You are much less likely to be injured or killed while riding your bike to the store on a safe cycleway than driving in a car. Deaths between cyclists, even in The Netherlands or Denmark, is extremely low. This is a key reason that we in the U.S. are about four times as likely to die in a transportation related crash as someone in northern Europe.

Even riding a bike in traffic lanes on roads without appropriate cycleways appears only slightly more dangerous than driving on these same roads in a car. Statistics indicate that cyclists on roads in the U.S. are about twice as likely to be injured or killed as people in cars, but when you dig in to these statistics you find that the majority of these are cases where the cyclist was at fault, usually for doing something quite stupid such as unexpectedly darting in to the path of a vehicle when the vehicle had the right-of-way.

In short, riding on cycleways such as a multi-use path alongside a road, is safer than driving in a car. Riding on roadways, safely, is about the same or slightly more dangerous.

The 1%

I’ve ridden thousands of miles, the vast majority in the NE Metro. Drivers are, overall, very aware of people on bikes and very courteous. Last year I mounted a GoPro video camera under my seat to collect some statistics.
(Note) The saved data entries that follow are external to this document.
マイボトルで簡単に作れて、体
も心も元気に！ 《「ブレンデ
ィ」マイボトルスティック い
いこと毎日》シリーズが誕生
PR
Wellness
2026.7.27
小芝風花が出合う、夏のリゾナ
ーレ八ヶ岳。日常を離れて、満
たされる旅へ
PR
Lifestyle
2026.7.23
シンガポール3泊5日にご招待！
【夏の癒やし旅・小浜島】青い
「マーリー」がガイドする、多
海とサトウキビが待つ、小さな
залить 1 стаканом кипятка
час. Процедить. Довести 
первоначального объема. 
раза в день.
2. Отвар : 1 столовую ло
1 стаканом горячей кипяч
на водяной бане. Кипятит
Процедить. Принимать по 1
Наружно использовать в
About 99% of drivers do exactly as they should, they move over when they pass, they don’t pass when they’re about to make a right turn, etc. Only about 1 in 120 drivers didn’t do the right thing. AND, teens are among the safest.

Actual Safety vs Perceived Safety

In his blog A View From The Cycle Path, David Hembrow makes some great points about perceived safety vs actual safety.

Actual safety is reality. It is the actual likelihood of being injured.

Perceived safety is how safe we feel. How comfortable we are from a safety standpoint.

A great example might be riding your bike along the right edge of the right traffic lane on Centerville Road with gobs of cars passing you at 60 mph. This feels quite uncomfortable and unsafe. Statistically though, it is actually not very dangerous. Incidences of being hit by cars approaching from the rear are extremely low. But it still feels unsafe.

No matter what the statistics say, I still very strongly prefer cycleways that are as physically segregated as possible from auto traffic. Even if I’m only marginally safer in reality, I feel much safer and more comfortable and that makes for a much more pleasant and desirable experience.